BEGIN
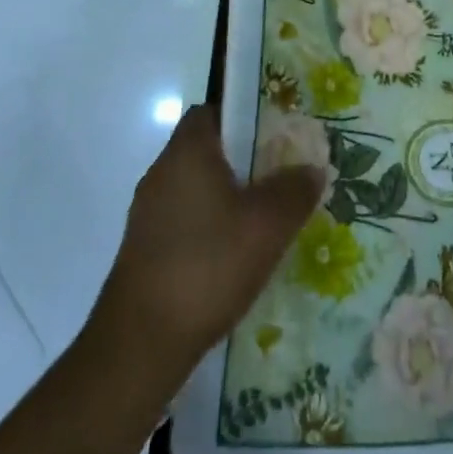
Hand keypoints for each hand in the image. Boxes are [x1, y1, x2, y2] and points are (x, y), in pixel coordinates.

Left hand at [91, 104, 324, 387]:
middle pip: (208, 149)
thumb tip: (312, 168)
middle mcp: (162, 172)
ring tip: (267, 217)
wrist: (140, 343)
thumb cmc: (207, 265)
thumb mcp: (268, 225)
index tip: (277, 134)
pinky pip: (186, 219)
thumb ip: (295, 190)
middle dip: (246, 159)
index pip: (213, 110)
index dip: (245, 115)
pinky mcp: (145, 249)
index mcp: (187, 152)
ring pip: (198, 187)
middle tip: (283, 175)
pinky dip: (212, 226)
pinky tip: (238, 254)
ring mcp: (149, 213)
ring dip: (230, 196)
END
What is expected
Return, word for word, the lines of the data above from the line with "index tip: (277, 134)" through the line with "pinky dip: (212, 226)", inclusive.

Response
index tip: (277, 134)
pinky pip: (186, 219)
thumb ip: (295, 190)
middle dip: (246, 159)
index pip: (213, 110)
index dip: (245, 115)
pinky mcp: (145, 249)
index mcp: (187, 152)
ring pip: (198, 187)
middle tip: (283, 175)
pinky dip: (212, 226)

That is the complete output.